> [PASSAGE FOR REVIEW]
**********

I don't think calling tcf_action_destoy_1() is enough here. Since you
moved this block before assigning cookie and releasing the module, you
also need to release them manually in addition to destroying the action
instance.

> +
> +	if (err == ACT_P_CREATED)
> +		tcf_idr_insert(a);
> +
>  	if (!name && tb[TCA_ACT_COOKIE])
>  		tcf_set_action_cookie(&a->act_cookie, cookie);
>  
> @@ -1002,13 +1011,6 @@ struct tc_action *tcf_action_init_1(struct net *net, struct tcf_proto *tp,
>  	if (err != ACT_P_CREATED)
>  		module_put(a_o->owner);
>  
> -	if (TC_ACT_EXT_CMP(a->tcfa_action, TC_ACT_GOTO_CHAIN) &&
> -	    !rcu_access_pointer(a->goto_chain)) {
> -		tcf_action_destroy_1(a, bind);
> -		NL_SET_ERR_MSG(extack, "can't use goto chain with NULL chain");
> -		return ERR_PTR(-EINVAL);
> -	}
> -
>  	return a;
>  
>  err_mod:

[...]
Cong Wang Sept. 25, 2020, 7:22 p.m. UTC | #3
On Fri, Sep 25, 2020 at 8:24 AM Vlad Buslov <vlad@buslov.dev> wrote:
> > +     if (TC_ACT_EXT_CMP(a->tcfa_action, TC_ACT_GOTO_CHAIN) &&

> > +         !rcu_access_pointer(a->goto_chain)) {

> > +             tcf_action_destroy_1(a, bind);

> > +             NL_SET_ERR_MSG(extack, "can't use goto chain with NULL chain");

> > +             return ERR_PTR(-EINVAL);

> > +     }

>

> I don't think calling tcf_action_destoy_1() is enough here. Since you

> moved this block before assigning cookie and releasing the module, you

> also need to release them manually in addition to destroying the action

> instance.

**********

> [DATASET SECTION]
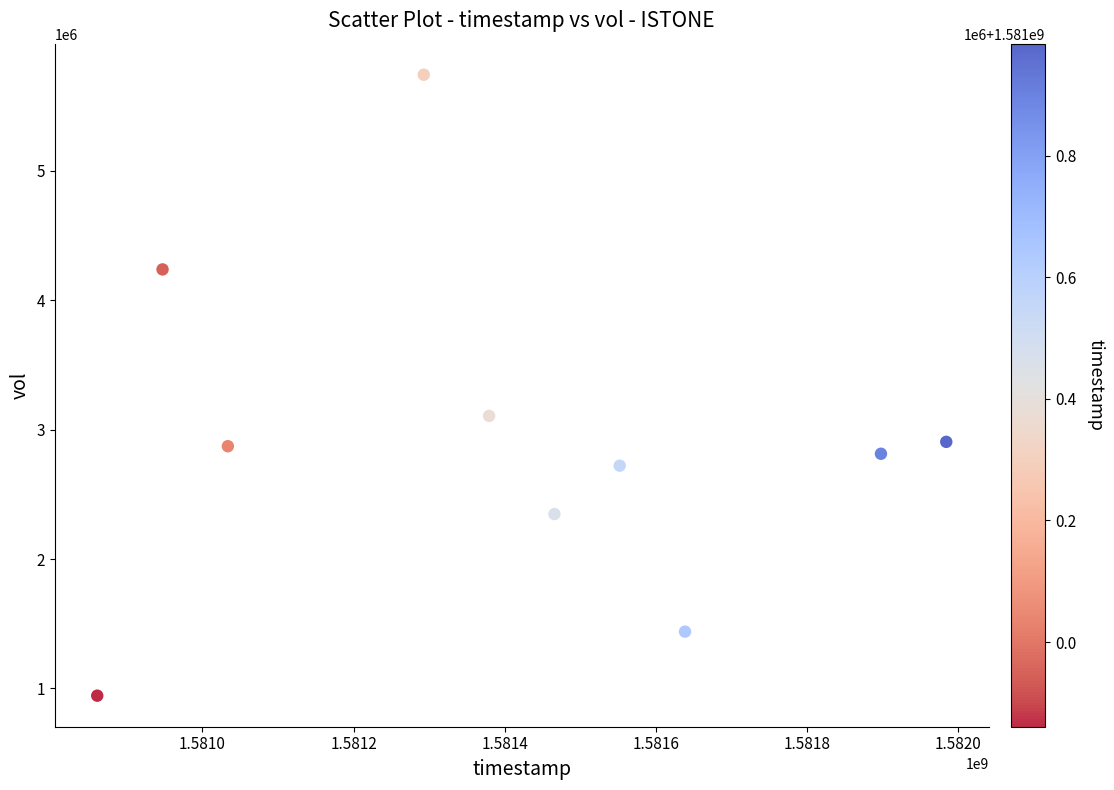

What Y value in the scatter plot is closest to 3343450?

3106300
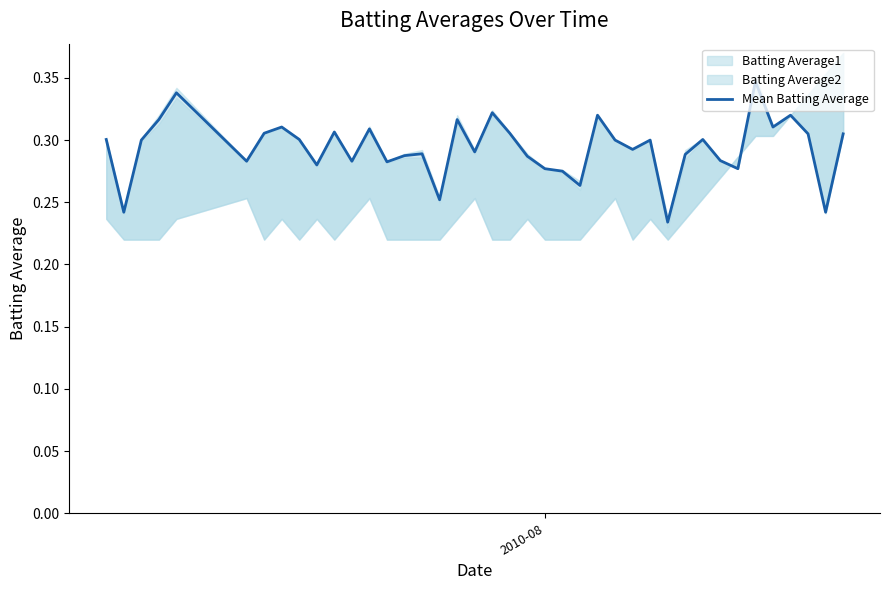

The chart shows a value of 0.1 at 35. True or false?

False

**********

> [ASSIGNMENT A]
In the patch review, what does the reviewer say must be released manually in addition to destroying the action instance?
> [ASSIGNMENT B]
Continue the patch review from its final quoted line by writing the response that comes next.

> [RESULT A]
The cookie and the module.

> [RESULT B]
>


tcf_action_destoy_1() eventually calls free_tcf() which frees cookie and
tcf_action_destroy() which releases module refcnt.

What am I missing here?

Thanks.
Vlad Buslov Sept. 25, 2020, 7:45 p.m. UTC | #4
On Fri 25 Sep 2020 at 22:22, Cong Wang <xiyou.wangcong@gmail.com> wrote:
> On Fri, Sep 25, 2020 at 8:24 AM Vlad Buslov <vlad@buslov.dev> wrote:
>> > +     if (TC_ACT_EXT_CMP(a->tcfa_action, TC_ACT_GOTO_CHAIN) &&
>> > +         !rcu_access_pointer(a->goto_chain)) {
>> > +             tcf_action_destroy_1(a, bind);
>> > +             NL_SET_ERR_MSG(extack, "can't use goto chain with NULL chain");
>> > +             return ERR_PTR(-EINVAL);
>> > +     }
>>
>> I don't think calling tcf_action_destoy_1() is enough here. Since you
>> moved this block before assigning cookie and releasing the module, you
>> also need to release them manually in addition to destroying the action
>> instance.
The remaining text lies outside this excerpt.